A recent trial compared blood loss after bilateral TKAs with administration of two IV doses of TXA (10 or 15 mg/kg) versus placebo.7A significant reduction in blood loss was observed in the 15mg/kg treatment group compared to the placebo group and the number of total transfusions was similar to our study. A case-control study employed a protocol of administration of two doses of TXA, 10mg/kg each.8 A 48% reduction in the mean number of units transfused per patient was also observed, which can be compared to the 76% reduction shown in our study.
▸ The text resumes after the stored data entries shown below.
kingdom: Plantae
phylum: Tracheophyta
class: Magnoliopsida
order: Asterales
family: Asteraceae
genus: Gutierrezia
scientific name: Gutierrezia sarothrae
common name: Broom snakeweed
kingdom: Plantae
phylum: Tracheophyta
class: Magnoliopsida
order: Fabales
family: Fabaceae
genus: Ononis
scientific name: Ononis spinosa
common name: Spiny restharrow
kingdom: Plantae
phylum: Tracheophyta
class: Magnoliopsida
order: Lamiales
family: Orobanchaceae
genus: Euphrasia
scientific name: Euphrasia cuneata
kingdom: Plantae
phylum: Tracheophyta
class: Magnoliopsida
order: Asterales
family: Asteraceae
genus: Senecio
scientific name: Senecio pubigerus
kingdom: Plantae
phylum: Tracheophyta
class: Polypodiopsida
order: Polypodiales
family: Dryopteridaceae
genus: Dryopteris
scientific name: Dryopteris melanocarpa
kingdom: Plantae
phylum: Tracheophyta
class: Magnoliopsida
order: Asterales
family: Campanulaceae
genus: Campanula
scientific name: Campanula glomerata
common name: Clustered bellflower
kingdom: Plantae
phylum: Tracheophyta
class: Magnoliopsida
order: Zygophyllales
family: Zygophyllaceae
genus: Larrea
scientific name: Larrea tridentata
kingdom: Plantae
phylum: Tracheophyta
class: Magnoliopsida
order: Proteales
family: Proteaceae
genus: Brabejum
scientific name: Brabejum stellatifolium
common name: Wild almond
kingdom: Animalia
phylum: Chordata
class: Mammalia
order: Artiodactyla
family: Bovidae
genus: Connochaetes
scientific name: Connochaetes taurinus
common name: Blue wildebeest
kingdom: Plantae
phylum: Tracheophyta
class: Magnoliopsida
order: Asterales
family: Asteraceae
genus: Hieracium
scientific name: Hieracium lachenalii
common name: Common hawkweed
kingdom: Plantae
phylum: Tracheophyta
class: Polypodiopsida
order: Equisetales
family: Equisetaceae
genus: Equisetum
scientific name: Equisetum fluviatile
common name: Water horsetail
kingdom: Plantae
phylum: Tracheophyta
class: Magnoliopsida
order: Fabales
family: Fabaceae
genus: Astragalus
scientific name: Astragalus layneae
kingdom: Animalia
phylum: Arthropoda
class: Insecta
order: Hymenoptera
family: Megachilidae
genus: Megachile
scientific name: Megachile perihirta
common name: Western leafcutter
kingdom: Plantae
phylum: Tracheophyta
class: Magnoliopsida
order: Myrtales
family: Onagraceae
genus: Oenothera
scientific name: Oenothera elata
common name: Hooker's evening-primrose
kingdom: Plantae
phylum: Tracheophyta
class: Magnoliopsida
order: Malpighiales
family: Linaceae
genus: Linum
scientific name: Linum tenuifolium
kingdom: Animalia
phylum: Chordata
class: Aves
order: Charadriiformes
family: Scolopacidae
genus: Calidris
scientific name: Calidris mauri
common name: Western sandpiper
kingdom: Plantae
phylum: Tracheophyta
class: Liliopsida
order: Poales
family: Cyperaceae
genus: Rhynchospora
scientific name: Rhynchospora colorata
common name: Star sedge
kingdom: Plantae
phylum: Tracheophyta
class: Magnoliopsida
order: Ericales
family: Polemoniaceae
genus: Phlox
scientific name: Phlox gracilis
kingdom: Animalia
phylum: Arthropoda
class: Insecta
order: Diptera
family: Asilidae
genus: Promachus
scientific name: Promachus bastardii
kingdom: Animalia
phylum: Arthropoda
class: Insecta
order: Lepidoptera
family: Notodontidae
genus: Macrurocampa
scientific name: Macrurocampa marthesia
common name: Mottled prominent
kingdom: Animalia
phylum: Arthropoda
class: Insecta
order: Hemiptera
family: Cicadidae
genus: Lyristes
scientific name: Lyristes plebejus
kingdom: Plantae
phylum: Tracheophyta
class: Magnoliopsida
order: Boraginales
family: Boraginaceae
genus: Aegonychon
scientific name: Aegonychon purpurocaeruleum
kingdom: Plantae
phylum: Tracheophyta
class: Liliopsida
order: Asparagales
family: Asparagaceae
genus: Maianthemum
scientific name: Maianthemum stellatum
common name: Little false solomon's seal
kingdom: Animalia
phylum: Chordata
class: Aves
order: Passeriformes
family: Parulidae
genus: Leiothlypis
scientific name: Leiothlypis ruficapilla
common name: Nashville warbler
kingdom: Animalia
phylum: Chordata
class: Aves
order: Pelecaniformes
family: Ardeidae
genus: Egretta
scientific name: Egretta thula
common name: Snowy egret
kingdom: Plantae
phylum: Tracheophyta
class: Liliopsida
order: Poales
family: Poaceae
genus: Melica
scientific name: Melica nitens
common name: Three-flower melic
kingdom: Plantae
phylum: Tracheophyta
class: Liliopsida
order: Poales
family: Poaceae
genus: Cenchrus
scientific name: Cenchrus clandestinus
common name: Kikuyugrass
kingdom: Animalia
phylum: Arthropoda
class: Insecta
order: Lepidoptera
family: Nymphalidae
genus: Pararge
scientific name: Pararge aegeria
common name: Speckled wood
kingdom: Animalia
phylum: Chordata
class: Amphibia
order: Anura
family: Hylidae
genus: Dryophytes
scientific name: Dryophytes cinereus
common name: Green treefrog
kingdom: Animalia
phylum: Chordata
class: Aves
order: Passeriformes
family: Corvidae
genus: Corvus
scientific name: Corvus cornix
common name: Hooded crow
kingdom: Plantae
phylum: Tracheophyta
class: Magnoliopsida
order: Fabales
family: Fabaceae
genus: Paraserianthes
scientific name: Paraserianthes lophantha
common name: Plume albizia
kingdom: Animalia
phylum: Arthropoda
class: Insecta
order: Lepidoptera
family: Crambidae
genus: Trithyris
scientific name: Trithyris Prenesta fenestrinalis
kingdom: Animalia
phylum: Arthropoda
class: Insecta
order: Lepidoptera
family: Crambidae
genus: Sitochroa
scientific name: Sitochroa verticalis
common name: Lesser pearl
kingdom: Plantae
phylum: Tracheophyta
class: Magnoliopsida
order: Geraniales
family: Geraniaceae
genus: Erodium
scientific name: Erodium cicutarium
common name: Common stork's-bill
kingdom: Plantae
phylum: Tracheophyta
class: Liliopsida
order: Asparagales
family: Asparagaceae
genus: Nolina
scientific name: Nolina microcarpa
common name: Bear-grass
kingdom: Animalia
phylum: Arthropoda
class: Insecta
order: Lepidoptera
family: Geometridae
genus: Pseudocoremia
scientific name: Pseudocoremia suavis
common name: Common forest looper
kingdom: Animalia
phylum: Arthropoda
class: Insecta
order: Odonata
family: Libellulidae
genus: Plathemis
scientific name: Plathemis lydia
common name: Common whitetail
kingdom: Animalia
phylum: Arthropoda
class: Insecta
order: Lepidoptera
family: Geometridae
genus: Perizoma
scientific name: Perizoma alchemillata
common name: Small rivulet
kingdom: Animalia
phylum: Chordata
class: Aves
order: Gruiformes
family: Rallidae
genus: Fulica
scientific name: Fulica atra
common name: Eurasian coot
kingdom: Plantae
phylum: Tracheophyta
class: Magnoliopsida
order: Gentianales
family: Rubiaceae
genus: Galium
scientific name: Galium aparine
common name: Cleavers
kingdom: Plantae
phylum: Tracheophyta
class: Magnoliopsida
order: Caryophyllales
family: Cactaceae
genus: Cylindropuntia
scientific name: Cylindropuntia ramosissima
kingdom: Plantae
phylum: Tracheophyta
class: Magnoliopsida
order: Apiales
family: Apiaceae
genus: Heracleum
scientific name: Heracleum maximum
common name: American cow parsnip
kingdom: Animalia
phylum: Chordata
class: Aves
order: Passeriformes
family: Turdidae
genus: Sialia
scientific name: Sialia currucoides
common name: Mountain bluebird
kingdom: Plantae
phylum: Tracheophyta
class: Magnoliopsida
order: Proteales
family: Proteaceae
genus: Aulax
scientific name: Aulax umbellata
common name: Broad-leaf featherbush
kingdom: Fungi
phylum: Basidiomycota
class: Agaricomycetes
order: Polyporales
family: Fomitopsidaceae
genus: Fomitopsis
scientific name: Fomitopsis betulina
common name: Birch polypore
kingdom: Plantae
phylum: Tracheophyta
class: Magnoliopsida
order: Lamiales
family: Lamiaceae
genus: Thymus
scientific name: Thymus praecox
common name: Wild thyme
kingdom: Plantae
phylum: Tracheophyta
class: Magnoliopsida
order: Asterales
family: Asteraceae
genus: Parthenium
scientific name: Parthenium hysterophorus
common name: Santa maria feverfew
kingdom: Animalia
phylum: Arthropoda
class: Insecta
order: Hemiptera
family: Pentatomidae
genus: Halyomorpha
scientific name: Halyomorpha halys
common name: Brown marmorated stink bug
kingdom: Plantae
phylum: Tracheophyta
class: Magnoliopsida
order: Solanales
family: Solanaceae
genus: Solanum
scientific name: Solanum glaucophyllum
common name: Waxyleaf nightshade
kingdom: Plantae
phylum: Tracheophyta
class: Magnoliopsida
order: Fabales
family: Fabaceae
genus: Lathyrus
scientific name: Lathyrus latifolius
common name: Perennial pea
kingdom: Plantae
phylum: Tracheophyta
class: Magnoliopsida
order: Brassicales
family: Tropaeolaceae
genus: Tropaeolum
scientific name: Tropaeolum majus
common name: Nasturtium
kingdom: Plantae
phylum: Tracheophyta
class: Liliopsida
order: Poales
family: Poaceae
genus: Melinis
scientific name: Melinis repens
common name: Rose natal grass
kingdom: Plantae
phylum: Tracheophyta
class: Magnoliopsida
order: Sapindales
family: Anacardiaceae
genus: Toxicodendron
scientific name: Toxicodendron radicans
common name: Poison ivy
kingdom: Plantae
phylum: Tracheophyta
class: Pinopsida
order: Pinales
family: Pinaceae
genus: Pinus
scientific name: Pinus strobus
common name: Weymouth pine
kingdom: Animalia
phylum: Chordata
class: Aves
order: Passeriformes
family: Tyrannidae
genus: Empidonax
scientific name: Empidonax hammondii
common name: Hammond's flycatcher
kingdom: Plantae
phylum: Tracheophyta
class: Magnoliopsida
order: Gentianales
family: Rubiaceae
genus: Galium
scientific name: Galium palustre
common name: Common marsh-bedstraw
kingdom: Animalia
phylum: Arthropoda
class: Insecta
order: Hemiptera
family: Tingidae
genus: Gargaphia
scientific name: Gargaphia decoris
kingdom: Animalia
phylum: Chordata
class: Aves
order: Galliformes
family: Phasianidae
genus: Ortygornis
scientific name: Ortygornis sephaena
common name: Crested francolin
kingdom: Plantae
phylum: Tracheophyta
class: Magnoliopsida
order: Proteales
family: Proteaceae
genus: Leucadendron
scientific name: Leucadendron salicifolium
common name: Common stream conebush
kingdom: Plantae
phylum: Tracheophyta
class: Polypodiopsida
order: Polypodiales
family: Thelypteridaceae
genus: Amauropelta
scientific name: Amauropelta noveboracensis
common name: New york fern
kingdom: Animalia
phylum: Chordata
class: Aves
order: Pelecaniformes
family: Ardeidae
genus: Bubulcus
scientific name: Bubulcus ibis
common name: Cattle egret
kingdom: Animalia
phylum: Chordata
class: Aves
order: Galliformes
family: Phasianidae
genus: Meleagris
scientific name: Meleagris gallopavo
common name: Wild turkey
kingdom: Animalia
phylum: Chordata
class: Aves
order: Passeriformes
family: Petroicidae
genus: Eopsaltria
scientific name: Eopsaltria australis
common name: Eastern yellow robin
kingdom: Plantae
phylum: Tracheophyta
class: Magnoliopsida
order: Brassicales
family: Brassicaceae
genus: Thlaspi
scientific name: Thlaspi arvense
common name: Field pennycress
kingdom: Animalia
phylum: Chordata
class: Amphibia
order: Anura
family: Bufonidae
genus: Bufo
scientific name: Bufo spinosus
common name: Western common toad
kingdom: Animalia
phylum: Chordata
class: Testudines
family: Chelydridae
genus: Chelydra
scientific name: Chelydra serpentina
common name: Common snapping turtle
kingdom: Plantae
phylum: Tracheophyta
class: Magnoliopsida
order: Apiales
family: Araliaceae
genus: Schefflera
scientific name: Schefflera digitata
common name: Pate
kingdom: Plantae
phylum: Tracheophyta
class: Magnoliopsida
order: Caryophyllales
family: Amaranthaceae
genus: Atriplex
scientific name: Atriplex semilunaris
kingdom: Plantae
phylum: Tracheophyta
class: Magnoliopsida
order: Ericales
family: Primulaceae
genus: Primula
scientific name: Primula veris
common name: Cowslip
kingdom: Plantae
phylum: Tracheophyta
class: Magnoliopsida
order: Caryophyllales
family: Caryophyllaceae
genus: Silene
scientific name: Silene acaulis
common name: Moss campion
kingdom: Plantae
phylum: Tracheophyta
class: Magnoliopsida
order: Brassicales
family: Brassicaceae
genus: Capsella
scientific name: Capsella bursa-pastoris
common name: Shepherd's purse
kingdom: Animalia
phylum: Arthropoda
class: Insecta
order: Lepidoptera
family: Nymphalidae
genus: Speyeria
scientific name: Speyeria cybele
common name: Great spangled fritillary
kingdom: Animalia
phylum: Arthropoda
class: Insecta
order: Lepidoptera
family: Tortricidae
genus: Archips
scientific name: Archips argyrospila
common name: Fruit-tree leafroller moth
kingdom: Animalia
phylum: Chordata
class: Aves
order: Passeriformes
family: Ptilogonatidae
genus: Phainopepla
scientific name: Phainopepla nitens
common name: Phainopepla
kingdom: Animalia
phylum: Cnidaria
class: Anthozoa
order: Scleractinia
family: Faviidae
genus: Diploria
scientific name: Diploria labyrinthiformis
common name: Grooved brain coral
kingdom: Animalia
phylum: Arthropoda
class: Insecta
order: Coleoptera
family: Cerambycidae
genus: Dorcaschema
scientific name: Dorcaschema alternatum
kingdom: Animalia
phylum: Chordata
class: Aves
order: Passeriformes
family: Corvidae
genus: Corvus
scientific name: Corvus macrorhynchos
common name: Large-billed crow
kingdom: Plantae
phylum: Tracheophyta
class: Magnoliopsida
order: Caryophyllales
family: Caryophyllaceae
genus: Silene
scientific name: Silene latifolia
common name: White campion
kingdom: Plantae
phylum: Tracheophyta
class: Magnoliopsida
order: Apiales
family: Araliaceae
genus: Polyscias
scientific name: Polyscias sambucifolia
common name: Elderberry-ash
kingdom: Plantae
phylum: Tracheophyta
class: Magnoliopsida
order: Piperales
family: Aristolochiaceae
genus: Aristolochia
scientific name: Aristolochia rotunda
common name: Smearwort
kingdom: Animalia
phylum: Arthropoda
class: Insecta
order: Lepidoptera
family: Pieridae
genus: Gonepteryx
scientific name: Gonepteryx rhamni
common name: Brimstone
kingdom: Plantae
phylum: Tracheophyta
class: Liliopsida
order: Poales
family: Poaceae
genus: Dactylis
A recent article showed that a 20mg/kg dose of TXA before incision led to a significant reduction of 82% in the rate of units transfused.9 A retrospective study at our institution showed significant reduction in post-operative drainage and drop in Hb.10 These results (Table-2)

are consistent with our findings when a dose of 15 mg/kg was administered.

There is a theoretical risk of hypercoagulability associated with anti-fibrinolytic effects of TXA which is frequently a cause of concern prior to such use. In our study no thromboembolic events were observed in any patient receiving TXA, which was in line with a recent meta-analysis on TXA use in unilateral knee arthroplasty.6 However, we may have missed subclinical thromboembolic diseaseas venous ultrasonography was not performed for screening. We excluded those patients who had a history of any bleeding disorder, hypercoagulable states, or previous history of thromboembolic disease.

A limitation of our study is its retrospective nature which compares the treatment group with historical controls. However, the control selection seemed appropriate considering the similarity in the baseline demographic variables across the two groups. On the other hand, the strength of the study is that the procedure was performed by a single surgeon with a single technique and the same implants were used throughout the time period in which both groups were operated upon. Also, to our knowledge, this study has one of the highest numbers of patients undergoing bilateral TKAs.